▶ [What you have to do]
Swap every "restaurant" in the listing below for "diner", leaving the rest of the text unchanged. Leave the picture markers out of your answer.

▶ [Data records]

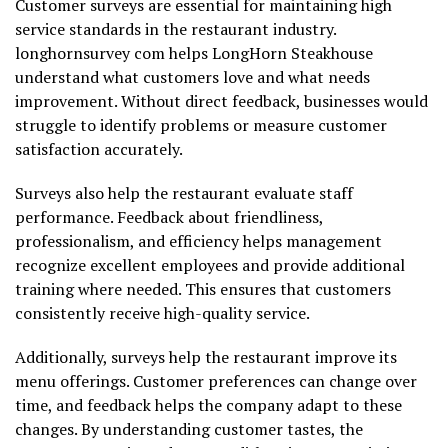
Customer surveys are essential for maintaining high
service standards in the restaurant industry.
longhornsurvey com helps LongHorn Steakhouse
understand what customers love and what needs
improvement. Without direct feedback, businesses would
struggle to identify problems or measure customer
satisfaction accurately.
Surveys also help the restaurant evaluate staff
performance. Feedback about friendliness,
professionalism, and efficiency helps management
recognize excellent employees and provide additional
training where needed. This ensures that customers
consistently receive high-quality service.
Additionally, surveys help the restaurant improve its
menu offerings. Customer preferences can change over
time, and feedback helps the company adapt to these
changes. By understanding customer tastes, the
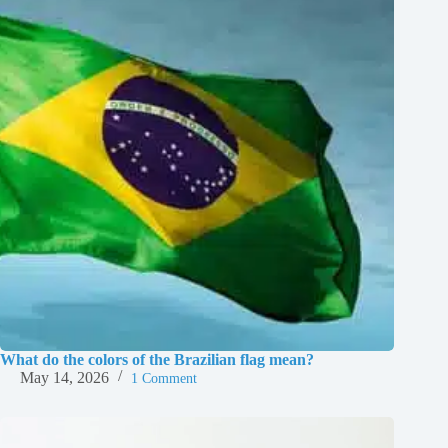
What do the colors of the Brazilian flag mean?
May 14, 2026
1 Comment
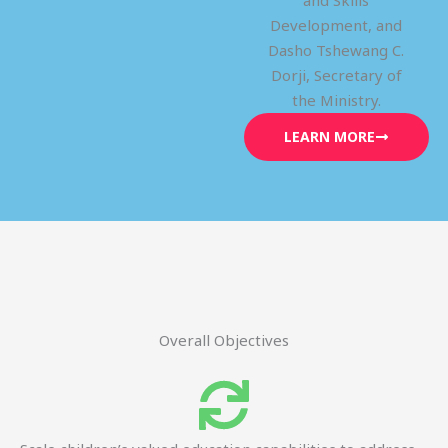
and Skills
Development, and
Dasho Tshewang C.
Dorji, Secretary of
the Ministry.
LEARN MORE
Overall Objectives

▶ [Exercise answer]
Customer surveys are essential for maintaining high
service standards in the diner industry.
longhornsurvey com helps LongHorn Steakhouse
understand what customers love and what needs
improvement. Without direct feedback, businesses would
struggle to identify problems or measure customer
satisfaction accurately.
Surveys also help the diner evaluate staff
performance. Feedback about friendliness,
professionalism, and efficiency helps management
recognize excellent employees and provide additional
training where needed. This ensures that customers
consistently receive high-quality service.
Additionally, surveys help the diner improve its
menu offerings. Customer preferences can change over
time, and feedback helps the company adapt to these
changes. By understanding customer tastes, the
What do the colors of the Brazilian flag mean?
May 14, 2026
1 Comment
and Skills
Development, and
Dasho Tshewang C.
Dorji, Secretary of
the Ministry.
LEARN MORE
Overall Objectives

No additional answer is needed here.